▶ [The problem]:
The answer must consist of every line from the entries below that contains the word "occurs".

▶ [Records for the exercise]:
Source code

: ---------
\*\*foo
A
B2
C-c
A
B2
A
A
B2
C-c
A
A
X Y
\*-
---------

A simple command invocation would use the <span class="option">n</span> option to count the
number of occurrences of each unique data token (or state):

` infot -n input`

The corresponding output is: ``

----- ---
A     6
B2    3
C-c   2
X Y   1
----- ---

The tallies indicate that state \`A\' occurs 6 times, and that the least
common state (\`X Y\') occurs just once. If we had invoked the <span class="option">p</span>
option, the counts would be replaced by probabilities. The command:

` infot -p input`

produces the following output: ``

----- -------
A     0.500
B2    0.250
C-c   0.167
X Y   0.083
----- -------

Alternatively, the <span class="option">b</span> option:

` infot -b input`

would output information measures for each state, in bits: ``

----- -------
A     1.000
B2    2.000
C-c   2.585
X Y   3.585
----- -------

▶ [Response]:
The tallies indicate that state \`A\' occurs 6 times, and that the least
common state (\`X Y\') occurs just once. If we had invoked the <span class="option">p</span>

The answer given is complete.